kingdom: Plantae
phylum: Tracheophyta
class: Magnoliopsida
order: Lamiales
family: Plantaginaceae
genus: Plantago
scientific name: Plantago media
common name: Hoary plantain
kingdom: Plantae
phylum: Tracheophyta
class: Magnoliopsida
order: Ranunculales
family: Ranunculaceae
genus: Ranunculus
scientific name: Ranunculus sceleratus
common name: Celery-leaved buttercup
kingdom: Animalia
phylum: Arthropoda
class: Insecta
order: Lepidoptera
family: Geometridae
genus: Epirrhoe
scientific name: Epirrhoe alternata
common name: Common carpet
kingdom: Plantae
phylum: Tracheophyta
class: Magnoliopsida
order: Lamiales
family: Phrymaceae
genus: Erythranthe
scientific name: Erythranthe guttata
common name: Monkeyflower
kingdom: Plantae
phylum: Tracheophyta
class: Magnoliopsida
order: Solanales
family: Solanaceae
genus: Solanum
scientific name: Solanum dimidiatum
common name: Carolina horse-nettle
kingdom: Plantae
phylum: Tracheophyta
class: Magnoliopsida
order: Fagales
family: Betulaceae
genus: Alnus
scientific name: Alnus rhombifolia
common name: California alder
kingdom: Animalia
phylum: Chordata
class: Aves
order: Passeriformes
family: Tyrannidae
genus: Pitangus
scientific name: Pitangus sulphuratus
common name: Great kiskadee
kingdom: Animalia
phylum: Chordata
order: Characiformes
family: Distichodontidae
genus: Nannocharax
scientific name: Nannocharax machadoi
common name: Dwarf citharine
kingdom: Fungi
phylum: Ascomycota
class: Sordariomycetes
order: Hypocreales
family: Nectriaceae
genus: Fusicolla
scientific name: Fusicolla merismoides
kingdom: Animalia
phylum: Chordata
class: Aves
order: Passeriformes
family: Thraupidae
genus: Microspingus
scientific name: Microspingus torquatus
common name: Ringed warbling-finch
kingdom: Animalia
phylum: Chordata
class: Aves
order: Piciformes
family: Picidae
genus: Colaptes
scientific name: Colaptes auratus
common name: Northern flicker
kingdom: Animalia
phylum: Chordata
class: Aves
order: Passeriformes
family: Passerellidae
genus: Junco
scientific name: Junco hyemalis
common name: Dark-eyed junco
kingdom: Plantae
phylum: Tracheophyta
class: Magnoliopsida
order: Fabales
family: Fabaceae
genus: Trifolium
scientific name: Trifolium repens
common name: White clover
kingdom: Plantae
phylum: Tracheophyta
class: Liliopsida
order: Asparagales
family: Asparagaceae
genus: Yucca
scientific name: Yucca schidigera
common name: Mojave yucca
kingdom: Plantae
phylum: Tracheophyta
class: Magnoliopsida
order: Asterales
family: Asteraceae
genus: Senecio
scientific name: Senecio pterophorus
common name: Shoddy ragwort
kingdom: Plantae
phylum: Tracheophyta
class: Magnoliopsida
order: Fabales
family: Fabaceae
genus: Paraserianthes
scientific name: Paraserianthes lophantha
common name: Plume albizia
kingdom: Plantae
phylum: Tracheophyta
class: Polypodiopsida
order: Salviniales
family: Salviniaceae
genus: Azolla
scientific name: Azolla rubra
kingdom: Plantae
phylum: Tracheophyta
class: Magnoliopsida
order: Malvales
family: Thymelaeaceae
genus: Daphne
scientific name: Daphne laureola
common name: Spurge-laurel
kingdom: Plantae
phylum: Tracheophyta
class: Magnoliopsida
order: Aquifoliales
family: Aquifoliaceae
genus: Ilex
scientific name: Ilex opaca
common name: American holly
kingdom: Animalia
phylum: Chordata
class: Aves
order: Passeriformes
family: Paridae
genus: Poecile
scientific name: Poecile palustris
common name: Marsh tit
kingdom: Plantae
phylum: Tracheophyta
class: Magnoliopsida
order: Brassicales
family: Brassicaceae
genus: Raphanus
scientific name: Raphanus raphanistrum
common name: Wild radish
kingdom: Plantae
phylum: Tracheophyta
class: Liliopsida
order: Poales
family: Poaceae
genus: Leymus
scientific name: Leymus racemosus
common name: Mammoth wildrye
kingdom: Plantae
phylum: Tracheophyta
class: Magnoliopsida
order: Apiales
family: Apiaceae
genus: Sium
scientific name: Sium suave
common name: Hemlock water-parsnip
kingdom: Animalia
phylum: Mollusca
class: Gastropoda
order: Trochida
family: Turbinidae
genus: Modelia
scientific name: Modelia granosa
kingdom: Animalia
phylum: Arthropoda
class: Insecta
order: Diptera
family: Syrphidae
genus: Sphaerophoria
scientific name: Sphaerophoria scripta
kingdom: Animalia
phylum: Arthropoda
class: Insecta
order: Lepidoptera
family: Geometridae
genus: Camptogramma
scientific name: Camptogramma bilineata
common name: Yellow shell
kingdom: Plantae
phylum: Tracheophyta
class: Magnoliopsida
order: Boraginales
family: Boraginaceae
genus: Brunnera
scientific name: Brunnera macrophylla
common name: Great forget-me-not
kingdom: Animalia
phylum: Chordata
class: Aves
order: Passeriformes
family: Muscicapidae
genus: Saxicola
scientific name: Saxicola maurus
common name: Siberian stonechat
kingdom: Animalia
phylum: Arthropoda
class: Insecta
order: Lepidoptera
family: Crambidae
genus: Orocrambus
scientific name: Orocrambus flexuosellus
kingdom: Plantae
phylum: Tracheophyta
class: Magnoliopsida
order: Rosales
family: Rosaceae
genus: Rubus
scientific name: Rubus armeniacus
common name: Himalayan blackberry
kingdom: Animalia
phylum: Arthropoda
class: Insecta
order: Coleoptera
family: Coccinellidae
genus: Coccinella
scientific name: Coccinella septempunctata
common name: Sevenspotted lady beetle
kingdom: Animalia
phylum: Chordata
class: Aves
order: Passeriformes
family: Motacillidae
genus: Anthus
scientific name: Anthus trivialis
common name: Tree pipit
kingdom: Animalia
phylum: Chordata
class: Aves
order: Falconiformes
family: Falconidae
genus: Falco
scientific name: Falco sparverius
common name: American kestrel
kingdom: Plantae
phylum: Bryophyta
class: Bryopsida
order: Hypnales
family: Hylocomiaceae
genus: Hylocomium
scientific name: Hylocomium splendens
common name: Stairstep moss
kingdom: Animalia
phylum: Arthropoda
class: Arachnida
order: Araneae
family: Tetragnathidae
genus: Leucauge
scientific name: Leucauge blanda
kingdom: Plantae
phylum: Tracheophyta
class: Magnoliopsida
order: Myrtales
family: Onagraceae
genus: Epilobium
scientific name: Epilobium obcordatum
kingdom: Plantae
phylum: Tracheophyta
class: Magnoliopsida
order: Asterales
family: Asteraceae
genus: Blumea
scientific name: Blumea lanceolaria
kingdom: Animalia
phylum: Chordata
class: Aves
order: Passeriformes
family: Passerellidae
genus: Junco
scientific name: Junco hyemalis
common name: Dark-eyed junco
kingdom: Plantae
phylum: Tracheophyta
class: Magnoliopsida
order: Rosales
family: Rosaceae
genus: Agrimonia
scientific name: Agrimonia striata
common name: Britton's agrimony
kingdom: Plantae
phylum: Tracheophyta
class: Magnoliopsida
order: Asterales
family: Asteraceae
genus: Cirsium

▶ **AIM**:
Reproduce the entire listing above line for line, with no changes to any wording, spelling, or punctuation.

▶ **OUTPUT OF THE EXERCISE**:
kingdom: Plantae
phylum: Tracheophyta
class: Magnoliopsida
order: Lamiales
family: Plantaginaceae
genus: Plantago
scientific name: Plantago media
common name: Hoary plantain
kingdom: Plantae
phylum: Tracheophyta
class: Magnoliopsida
order: Ranunculales
family: Ranunculaceae
genus: Ranunculus
scientific name: Ranunculus sceleratus
common name: Celery-leaved buttercup
kingdom: Animalia
phylum: Arthropoda
class: Insecta
order: Lepidoptera
family: Geometridae
genus: Epirrhoe
scientific name: Epirrhoe alternata
common name: Common carpet
kingdom: Plantae
phylum: Tracheophyta
class: Magnoliopsida
order: Lamiales
family: Phrymaceae
genus: Erythranthe
scientific name: Erythranthe guttata
common name: Monkeyflower
kingdom: Plantae
phylum: Tracheophyta
class: Magnoliopsida
order: Solanales
family: Solanaceae
genus: Solanum
scientific name: Solanum dimidiatum
common name: Carolina horse-nettle
kingdom: Plantae
phylum: Tracheophyta
class: Magnoliopsida
order: Fagales
family: Betulaceae
genus: Alnus
scientific name: Alnus rhombifolia
common name: California alder
kingdom: Animalia
phylum: Chordata
class: Aves
order: Passeriformes
family: Tyrannidae
genus: Pitangus
scientific name: Pitangus sulphuratus
common name: Great kiskadee
kingdom: Animalia
phylum: Chordata
order: Characiformes
family: Distichodontidae
genus: Nannocharax
scientific name: Nannocharax machadoi
common name: Dwarf citharine
kingdom: Fungi
phylum: Ascomycota
class: Sordariomycetes
order: Hypocreales
family: Nectriaceae
genus: Fusicolla
scientific name: Fusicolla merismoides
kingdom: Animalia
phylum: Chordata
class: Aves
order: Passeriformes
family: Thraupidae
genus: Microspingus
scientific name: Microspingus torquatus
common name: Ringed warbling-finch
kingdom: Animalia
phylum: Chordata
class: Aves
order: Piciformes
family: Picidae
genus: Colaptes
scientific name: Colaptes auratus
common name: Northern flicker
kingdom: Animalia
phylum: Chordata
class: Aves
order: Passeriformes
family: Passerellidae
genus: Junco
scientific name: Junco hyemalis
common name: Dark-eyed junco
kingdom: Plantae
phylum: Tracheophyta
class: Magnoliopsida
order: Fabales
family: Fabaceae
genus: Trifolium
scientific name: Trifolium repens
common name: White clover
kingdom: Plantae
phylum: Tracheophyta
class: Liliopsida
order: Asparagales
family: Asparagaceae
genus: Yucca
scientific name: Yucca schidigera
common name: Mojave yucca
kingdom: Plantae
phylum: Tracheophyta
class: Magnoliopsida
order: Asterales
family: Asteraceae
genus: Senecio
scientific name: Senecio pterophorus
common name: Shoddy ragwort
kingdom: Plantae
phylum: Tracheophyta
class: Magnoliopsida
order: Fabales
family: Fabaceae
genus: Paraserianthes
scientific name: Paraserianthes lophantha
common name: Plume albizia
kingdom: Plantae
phylum: Tracheophyta
class: Polypodiopsida
order: Salviniales
family: Salviniaceae
genus: Azolla
scientific name: Azolla rubra
kingdom: Plantae
phylum: Tracheophyta
class: Magnoliopsida
order: Malvales
family: Thymelaeaceae
genus: Daphne
scientific name: Daphne laureola
common name: Spurge-laurel
kingdom: Plantae
phylum: Tracheophyta
class: Magnoliopsida
order: Aquifoliales
family: Aquifoliaceae
genus: Ilex
scientific name: Ilex opaca
common name: American holly
kingdom: Animalia
phylum: Chordata
class: Aves
order: Passeriformes
family: Paridae
genus: Poecile
scientific name: Poecile palustris
common name: Marsh tit
kingdom: Plantae
phylum: Tracheophyta
class: Magnoliopsida
order: Brassicales
family: Brassicaceae
genus: Raphanus
scientific name: Raphanus raphanistrum
common name: Wild radish
kingdom: Plantae
phylum: Tracheophyta
class: Liliopsida
order: Poales
family: Poaceae
genus: Leymus
scientific name: Leymus racemosus
common name: Mammoth wildrye
kingdom: Plantae
phylum: Tracheophyta
class: Magnoliopsida
order: Apiales
family: Apiaceae
genus: Sium
scientific name: Sium suave
common name: Hemlock water-parsnip
kingdom: Animalia
phylum: Mollusca
class: Gastropoda
order: Trochida
family: Turbinidae
genus: Modelia
scientific name: Modelia granosa
kingdom: Animalia
phylum: Arthropoda
class: Insecta
order: Diptera
family: Syrphidae
genus: Sphaerophoria
scientific name: Sphaerophoria scripta
kingdom: Animalia
phylum: Arthropoda
class: Insecta
order: Lepidoptera
family: Geometridae
genus: Camptogramma
scientific name: Camptogramma bilineata
common name: Yellow shell
kingdom: Plantae
phylum: Tracheophyta
class: Magnoliopsida
order: Boraginales
family: Boraginaceae
genus: Brunnera
scientific name: Brunnera macrophylla
common name: Great forget-me-not
kingdom: Animalia
phylum: Chordata
class: Aves
order: Passeriformes
family: Muscicapidae
genus: Saxicola
scientific name: Saxicola maurus
common name: Siberian stonechat
kingdom: Animalia
phylum: Arthropoda
class: Insecta
order: Lepidoptera
family: Crambidae
genus: Orocrambus
scientific name: Orocrambus flexuosellus
kingdom: Plantae
phylum: Tracheophyta
class: Magnoliopsida
order: Rosales
family: Rosaceae
genus: Rubus
scientific name: Rubus armeniacus
common name: Himalayan blackberry
kingdom: Animalia
phylum: Arthropoda
class: Insecta
order: Coleoptera
family: Coccinellidae
genus: Coccinella
scientific name: Coccinella septempunctata
common name: Sevenspotted lady beetle
kingdom: Animalia
phylum: Chordata
class: Aves
order: Passeriformes
family: Motacillidae
genus: Anthus
scientific name: Anthus trivialis
common name: Tree pipit
kingdom: Animalia
phylum: Chordata
class: Aves
order: Falconiformes
family: Falconidae
genus: Falco
scientific name: Falco sparverius
common name: American kestrel
kingdom: Plantae
phylum: Bryophyta
class: Bryopsida
order: Hypnales
family: Hylocomiaceae
genus: Hylocomium
scientific name: Hylocomium splendens
common name: Stairstep moss
kingdom: Animalia
phylum: Arthropoda
class: Arachnida
order: Araneae
family: Tetragnathidae
genus: Leucauge
scientific name: Leucauge blanda
kingdom: Plantae
phylum: Tracheophyta
class: Magnoliopsida
order: Myrtales
family: Onagraceae
genus: Epilobium
scientific name: Epilobium obcordatum
kingdom: Plantae
phylum: Tracheophyta
class: Magnoliopsida
order: Asterales
family: Asteraceae
genus: Blumea
scientific name: Blumea lanceolaria
kingdom: Animalia
phylum: Chordata
class: Aves
order: Passeriformes
family: Passerellidae
genus: Junco
scientific name: Junco hyemalis
common name: Dark-eyed junco
kingdom: Plantae
phylum: Tracheophyta
class: Magnoliopsida
order: Rosales
family: Rosaceae
genus: Agrimonia
scientific name: Agrimonia striata
common name: Britton's agrimony
kingdom: Plantae
phylum: Tracheophyta
class: Magnoliopsida
order: Asterales
family: Asteraceae
genus: Cirsium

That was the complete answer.